O senhor mencionou que o sistema está em alteração. O que está mudando nesse sistema de produção e nas padarias?

Se está provocando uma revolução nas padarias, não só nas padarias, mas desde o produtor original. O padeiro precisará se aliar aos moinhos para voltar às produções originais, sem agrotóxicos, com mais qualidade e mais nobres. Unindo isto à técnicas de fermentação longa e naturais, nos dá um resultado excelente. O pão é um alimento, não é uma comida, é um mais do que isso, um alimento necessário. É uma aberração tirar o trigo e todas as substâncias benéficas ao organismo da alimentação. O glúten não é ruim. Ruins são os agrotóxicos e temos que lutar contra elas e defender um produto independente, que é o que se está tentando aqui no Paraná por meio do Sipcep. Aí esta a beleza, cada padeiro pegar os tipos diferentes de trigo, de moagens, e fazer em sua padaria sua própria alquimia, sua própria receita, de forma independente.

Como voltar às origens e articular isto de forma economicamente sustentável?

A tendência na panificação é esse trabalho, essa sinergia com os moinhos. Onde se pode pedir que tipo de trigo desejo, em que classe desejo, ou seja, mais integrais ou não, se é um grão de inverno ou não, mais duro ou menos, e depois de toda essa combinatória matemática, é possível ter um número infinito de possibilidades. Isso significa ter um produto final com identidade. Dentro de uma cidade, ter produtos tão diferentes como cada padeiro, algo que sempre existiu. Agora, por causa dos monopólios e das pré-misturas, você pode comer um pão feito delas em Curitiba e outro em Belém do Pará e são iguais, com o mesmo sabor, não há nenhuma diferença.

Outro fator relevante para isto é a falta de qualificação profissional da mão de obra. Isso porque o uso dessas pré-misturas provoca que o padeiro cada vez mais tenha menor qualificação profissional para fabricar os pães. Essa pré-mistura é basicamente uma mistura de farinhas pobres adicionada de emulsificadores, conservantes, melhoradores, ou seja, uma mistura de produtos químicos, nocivos que entram dentro do corpo humano.

O padeiro, na realidade, trabalha com micro-organismos, com bactérias, com lactobacilos, com fungos e leveduras, de uma forma muito controlada. Sabemos como produzir para que façam bem ao sistema digestivo, produzindo pães com índices glicêmicos muito baixos, com aromas, com carotídeos da farinha bem impregnados, com fermentação longa e sejam mais saudáveis e digestivos. É essa química que o padeiro sabe, ou deve saber, para que os produtos façam bem ao ser humano.

E como conseguir esses conhecimentos?

Agora chegamos à terceira parte dessa equação.
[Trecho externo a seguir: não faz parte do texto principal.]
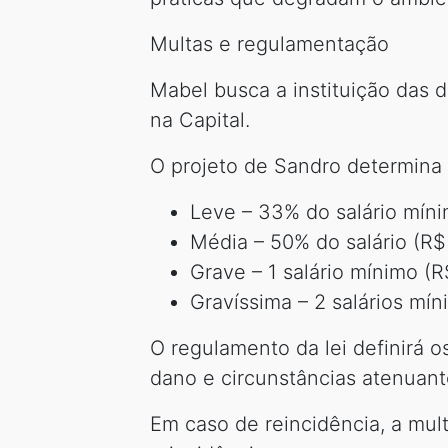
Multas e regulamentação
Mabel busca a instituição das 
na Capital.
O projeto de Sandro determina 4
Leve – 33% do salário míni
Média – 50% do salário (R$
Grave – 1 salário mínimo (R$
Gravíssima – 2 salários mín
O regulamento da lei definirá os
dano e circunstâncias atenuant
Em caso de reincidência, a mul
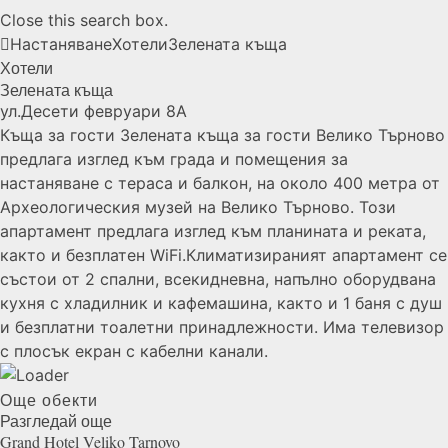
Close this search box.
Настаняване
Хотели
Зелената
къща
Хотели
Зелената
къща
ул.Десети февруари 8А
Къща за гости Зелената къща за гости Велико Търново
предлага изглед към града и помещения за
настаняване с тераса и балкон, на около 400 метра от
Археологическия музей на Велико Търново. Този
апартамент предлага изглед към планината и реката,
както и безплатен WiFi.Климатизираният апартамент се
състои от 2 спални, всекидневна, напълно оборудвана
кухня с хладилник и кафемашина, както и 1 баня с душ
и безплатни тоалетни принадлежности. Има телевизор
с плосък екран с кабелни канали.
Още обекти
Разгледай още
Grand Hotel Veliko
Tarnovo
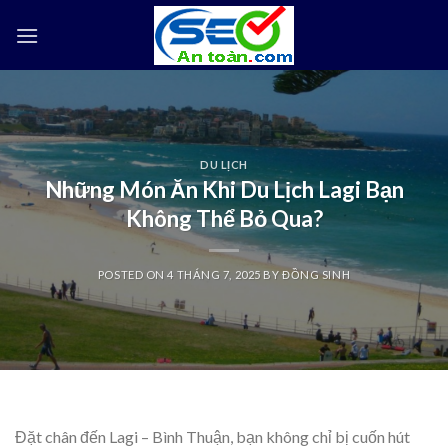
Skip
to
content
DU LỊCH
Những Món Ăn Khi Du Lịch Lagi Bạn
Không Thể Bỏ Qua?
POSTED ON
4 THÁNG 7, 2025
BY
ĐỒNG SINH
Đặt chân đến Lagi – Bình Thuận, bạn không chỉ bị cuốn hút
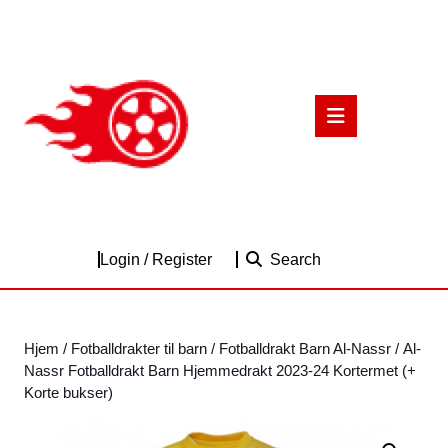
Skip
to
content
Skip
to
Open
content
Button
Login
Login / Register
Search
/
Register
Hjem
/
Fotballdrakter til barn
/
Fotballdrakt Barn Al-Nassr
/ Al-
Nassr Fotballdrakt Barn Hjemmedrakt 2023-24 Kortermet (+
Korte bukser)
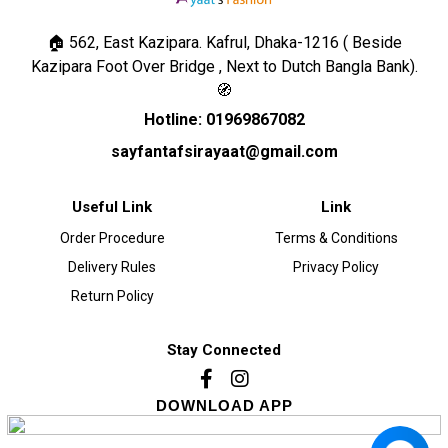
🏠 562, East Kazipara. Kafrul, Dhaka-1216 ( Beside
Kazipara Foot Over Bridge , Next to Dutch Bangla Bank).
🧭
Hotline: 01969867082
sayfantafsirayaat@gmail.com
Useful Link
Link
Order Procedure
Terms & Conditions
Delivery Rules
Privacy Policy
Return Policy
Stay Connected
DOWNLOAD APP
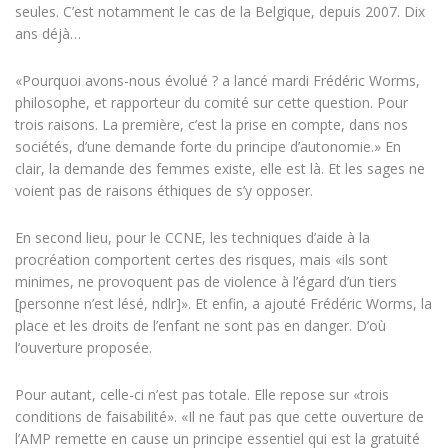
seules. C’est notamment le cas de la Belgique, depuis 2007. Dix
ans déjà…
«Pourquoi avons-nous évolué ? a lancé mardi Frédéric Worms,
philosophe, et rapporteur du comité sur cette question. Pour
trois raisons. La première, c’est la prise en compte, dans nos
sociétés, d’une demande forte du principe d’autonomie.» En
clair, la demande des femmes existe, elle est là. Et les sages ne
voient pas de raisons éthiques de s’y opposer.
En second lieu, pour le CCNE, les techniques d’aide à la
procréation comportent certes des risques, mais «ils sont
minimes, ne provoquent pas de violence à l’égard d’un tiers
[personne n’est lésé, ndlr]». Et enfin, a ajouté Frédéric Worms, la
place et les droits de l’enfant ne sont pas en danger. D’où
l’ouverture proposée.
Pour autant, celle-ci n’est pas totale. Elle repose sur «trois
conditions de faisabilité». «Il ne faut pas que cette ouverture de
l’AMP remette en cause un principe essentiel qui est la gratuité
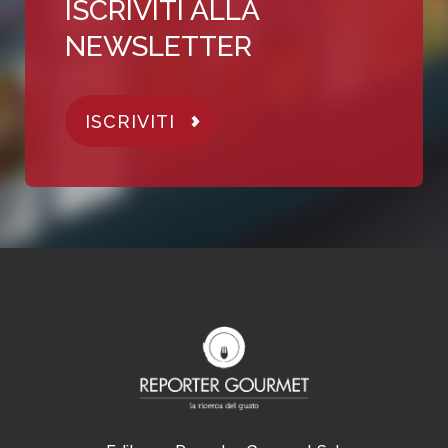
ISCRIVITI ALLA
NEWSLETTER
ISCRIVITI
A primeira é matéria-prima, a segunda é a definição do tipo de produtos que queremos e a terceira é que devemos registrar, valorizar e honrar este ofício. O padeiro deve ser um ser reconhecido. Hoje ele é reconhecido como um arquétipo de pessoa com pouco estudo, com pouca qualificação. Na verdade, é o contrário. O padeiro necessita ser dotado de reconhecimento social e essa é uma questão que vai levar tempo. No Brasil, há uma característica muito especial, que existe a cultura do panificador - que é o dono da padaria - totalmente desvinculada da figura do padeiro - aquele que produz. Hoje existe um movimento de padeiros novos, que felizmente parece que está oferecendo uma luz ao fim do tempo.

Diante desse cenário, como o senhor avalia a iniciativa do Sipcep ao inaugurar o Centro de Formação em Panificação?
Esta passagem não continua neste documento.